A new technique, DeepBAR, quickly calculates the binding affinities between drug candidates and their targets. The approach, which combines chemistry and machine learning, could lower a hurdle in the drug discovery process. DeepBAR yields precise calculations in a fraction of the time compared to previous state-of-the-art methods. The inventors say DeepBAR could one day quicken the pace of drug discovery and protein engineering.

“Our method is orders of magnitude faster than before, meaning we can have drug discovery that is both efficient and reliable,” said Bin Zhang, PhD, professor in chemistry at MIT, an associate member of the Broad Institute of MIT and Harvard, and co-author of a new paper describing the technique.

The research is published in Journal of Physical Chemistry Letters in the article, “DeepBAR: A Fast and Exact Method for Binding Free Energy Computation.

The affinity between a drug molecule and a target protein is measured by a quantity called the binding free energy—the smaller the number, the stickier the bind. “A lower binding free energy means the drug can better compete against other molecules,” said Zhang, “meaning it can more effectively disrupt the protein’s normal function.” Calculating the binding free energy of a drug candidate provides an indicator of a drug’s potential effectiveness. But existing methodologies struggle at balancing accuracy and efficiency.

Methods for computing binding free energy fall into two broad categories, each with its own drawbacks. One category calculates the quantity exactly, eating up significant time and computer resources. The second category is less computationally expensive, but it yields only an approximation of the binding free energy. Zhang, together with a postdoc in the lab, Xinqiang Ding, PhD, devised an approach to get the best of both worlds.

Deep generative models and the Bennett acceptance ratio method (DeepBAR) computes binding free energy exactly, but it requires just a fraction of the calculations demanded by previous methods. The new technique combines traditional chemistry calculations with recent advances in machine learning.

The “BAR” in DeepBAR stands for “Bennett acceptance ratio,” a decades-old algorithm used in exact calculations of binding free energy. Using the Bennet acceptance ratio typically requires a knowledge of two “endpoint” states (e.g., a drug molecule bound to a protein and a drug molecule completely dissociated from a protein), plus knowledge of many intermediate states (e.g., varying levels of partial binding), all of which bog down calculation speed.

The authors noted that, compared to the rigorous potential of mean force (PMF) approach that requires sampling from intermediate states, “DeepBAR is an order-of-magnitude more efficient as demonstrated in a series of host–guest systems.”

DeepBAR slashes those in-between states by deploying the Bennett acceptance ratio in machine-learning frameworks called deep generative models. “These models create a reference state for each endpoint, the bound state and the unbound state,” said Zhang. These two reference states are similar enough that the Bennett acceptance ratio can be used directly, without all the costly intermediate steps.

In using deep generative models, the researchers were borrowing from the field of computer vision. “It’s basically the same model that people use to do computer image synthesis,” said Zhang. “We’re sort of treating each molecular structure as an image, which the model can learn. So, this project is building on the effort of the machine learning community.”

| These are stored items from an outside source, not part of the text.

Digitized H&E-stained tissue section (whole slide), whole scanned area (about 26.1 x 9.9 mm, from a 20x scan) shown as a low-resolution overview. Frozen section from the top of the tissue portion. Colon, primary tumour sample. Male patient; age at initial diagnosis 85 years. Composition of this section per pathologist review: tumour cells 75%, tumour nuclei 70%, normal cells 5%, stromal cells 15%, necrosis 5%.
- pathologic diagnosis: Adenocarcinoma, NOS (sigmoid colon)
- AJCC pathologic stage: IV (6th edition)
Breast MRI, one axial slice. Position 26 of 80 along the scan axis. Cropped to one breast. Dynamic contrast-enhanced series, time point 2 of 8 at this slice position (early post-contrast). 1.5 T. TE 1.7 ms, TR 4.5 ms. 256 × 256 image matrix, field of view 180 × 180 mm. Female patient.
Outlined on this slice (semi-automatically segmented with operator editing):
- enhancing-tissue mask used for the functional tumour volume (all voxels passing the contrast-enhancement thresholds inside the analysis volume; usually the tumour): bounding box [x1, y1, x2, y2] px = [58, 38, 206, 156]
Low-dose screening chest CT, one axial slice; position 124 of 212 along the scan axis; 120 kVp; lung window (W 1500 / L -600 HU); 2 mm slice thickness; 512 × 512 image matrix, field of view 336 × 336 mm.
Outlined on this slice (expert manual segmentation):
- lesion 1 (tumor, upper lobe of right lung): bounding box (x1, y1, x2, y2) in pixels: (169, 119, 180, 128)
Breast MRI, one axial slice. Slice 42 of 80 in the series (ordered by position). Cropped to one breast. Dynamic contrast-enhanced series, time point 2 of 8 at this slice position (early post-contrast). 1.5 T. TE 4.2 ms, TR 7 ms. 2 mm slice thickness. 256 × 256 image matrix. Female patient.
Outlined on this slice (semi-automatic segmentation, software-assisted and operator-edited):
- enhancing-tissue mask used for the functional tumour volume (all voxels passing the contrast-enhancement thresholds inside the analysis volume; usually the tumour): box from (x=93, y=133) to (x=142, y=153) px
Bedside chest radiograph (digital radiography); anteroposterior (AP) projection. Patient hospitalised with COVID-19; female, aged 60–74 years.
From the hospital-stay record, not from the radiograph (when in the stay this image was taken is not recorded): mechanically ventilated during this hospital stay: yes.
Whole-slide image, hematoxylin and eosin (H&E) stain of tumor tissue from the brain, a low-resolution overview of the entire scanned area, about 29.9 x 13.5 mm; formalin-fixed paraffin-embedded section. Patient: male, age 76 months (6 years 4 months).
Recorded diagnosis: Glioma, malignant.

While adapting a computer vision approach to chemistry was DeepBAR’s key innovation, the crossover also raised some challenges. “These models were originally developed for 2D images,” said Ding. “But here we have proteins and molecules—it’s really a 3D structure. So, adapting those methods in our case was the biggest technical challenge we had to overcome.”

In tests using small protein-like molecules, DeepBAR calculated binding free energy nearly 50 times faster than previous methods. Zhang said that efficiency means “we can really start to think about using this to do drug screening, in particular in the context of COVID-19. DeepBAR has the exact same accuracy as the gold standard, but it’s much faster.” The researchers added that, in addition to drug screening, DeepBAR could aid protein design and engineering, since the method could be used to model interactions between multiple proteins.

DeepBAR is “a really nice computational work” with a few hurdles to clear before it can be used in real-world drug discovery, said Michael Gilson, MD, PhD, professor of pharmaceutical sciences at the University of California, San Diego, who was not involved in the research. He said DeepBAR would need to be validated against complex experimental data. “That will certainly pose added challenges, and it may require adding in further approximations.”

In the future, the researchers plan to improve DeepBAR’s ability to run calculations for large proteins, a task made feasible by recent advances in computer science. “This research is an example of combining traditional computational chemistry methods, developed over decades, with the latest developments in machine learning,” said Ding. “So, we achieved something that would have been impossible before now.”